── RECORDS FOR THIS EXERCISE ──
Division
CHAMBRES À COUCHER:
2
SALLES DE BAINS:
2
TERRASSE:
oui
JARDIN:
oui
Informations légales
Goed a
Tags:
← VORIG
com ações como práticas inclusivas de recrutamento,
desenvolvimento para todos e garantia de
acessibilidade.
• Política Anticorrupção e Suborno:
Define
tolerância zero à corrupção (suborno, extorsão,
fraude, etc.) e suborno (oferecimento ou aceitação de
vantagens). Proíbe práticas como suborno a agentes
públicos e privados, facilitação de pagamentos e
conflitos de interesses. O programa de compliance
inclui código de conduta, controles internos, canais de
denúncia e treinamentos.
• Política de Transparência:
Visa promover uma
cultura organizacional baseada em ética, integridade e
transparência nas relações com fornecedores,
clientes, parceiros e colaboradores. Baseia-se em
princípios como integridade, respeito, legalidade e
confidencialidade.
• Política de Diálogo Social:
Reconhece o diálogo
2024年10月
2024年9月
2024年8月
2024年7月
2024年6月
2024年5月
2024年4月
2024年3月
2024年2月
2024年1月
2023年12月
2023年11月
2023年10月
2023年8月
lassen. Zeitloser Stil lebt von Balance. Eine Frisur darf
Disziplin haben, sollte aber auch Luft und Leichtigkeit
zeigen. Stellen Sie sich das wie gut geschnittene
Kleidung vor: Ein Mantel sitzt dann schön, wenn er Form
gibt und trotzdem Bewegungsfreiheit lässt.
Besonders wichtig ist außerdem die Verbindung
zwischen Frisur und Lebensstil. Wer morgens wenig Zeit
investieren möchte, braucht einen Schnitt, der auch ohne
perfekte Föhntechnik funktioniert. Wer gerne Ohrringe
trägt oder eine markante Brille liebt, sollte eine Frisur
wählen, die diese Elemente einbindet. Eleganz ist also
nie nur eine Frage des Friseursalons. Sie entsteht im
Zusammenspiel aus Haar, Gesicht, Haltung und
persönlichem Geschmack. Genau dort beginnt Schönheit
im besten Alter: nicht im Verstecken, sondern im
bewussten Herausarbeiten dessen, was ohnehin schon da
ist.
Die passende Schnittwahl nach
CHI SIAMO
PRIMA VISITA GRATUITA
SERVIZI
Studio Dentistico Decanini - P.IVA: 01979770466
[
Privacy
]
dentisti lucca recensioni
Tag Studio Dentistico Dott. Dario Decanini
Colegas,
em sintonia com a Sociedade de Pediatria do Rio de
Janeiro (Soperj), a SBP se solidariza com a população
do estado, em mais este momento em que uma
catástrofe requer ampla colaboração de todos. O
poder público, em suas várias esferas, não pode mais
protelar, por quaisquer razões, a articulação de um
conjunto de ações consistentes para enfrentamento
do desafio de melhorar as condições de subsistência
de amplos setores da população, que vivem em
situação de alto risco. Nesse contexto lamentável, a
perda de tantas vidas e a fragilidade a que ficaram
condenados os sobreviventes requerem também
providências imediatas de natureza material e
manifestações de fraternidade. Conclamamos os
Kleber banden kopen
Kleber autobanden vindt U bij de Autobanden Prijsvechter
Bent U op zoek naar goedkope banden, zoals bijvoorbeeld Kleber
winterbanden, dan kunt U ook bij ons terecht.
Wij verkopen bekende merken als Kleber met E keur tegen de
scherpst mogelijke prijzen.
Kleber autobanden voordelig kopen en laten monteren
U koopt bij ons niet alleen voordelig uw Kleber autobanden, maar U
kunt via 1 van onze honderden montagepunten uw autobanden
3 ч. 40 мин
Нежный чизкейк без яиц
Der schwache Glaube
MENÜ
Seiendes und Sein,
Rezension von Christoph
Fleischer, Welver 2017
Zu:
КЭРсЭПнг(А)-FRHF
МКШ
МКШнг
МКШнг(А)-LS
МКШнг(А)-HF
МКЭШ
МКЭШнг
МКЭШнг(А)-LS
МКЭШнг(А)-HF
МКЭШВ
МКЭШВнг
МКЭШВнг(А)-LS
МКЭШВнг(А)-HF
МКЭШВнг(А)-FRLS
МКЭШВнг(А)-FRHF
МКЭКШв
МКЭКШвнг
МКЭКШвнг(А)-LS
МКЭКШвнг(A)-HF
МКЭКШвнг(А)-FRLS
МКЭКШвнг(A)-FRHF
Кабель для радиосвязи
───
Pull every line containing "voordelig" out of the material and copy it.

ANSWER TO THE PROBLEM:
Kleber autobanden voordelig kopen en laten monteren
U koopt bij ons niet alleen voordelig uw Kleber autobanden, maar U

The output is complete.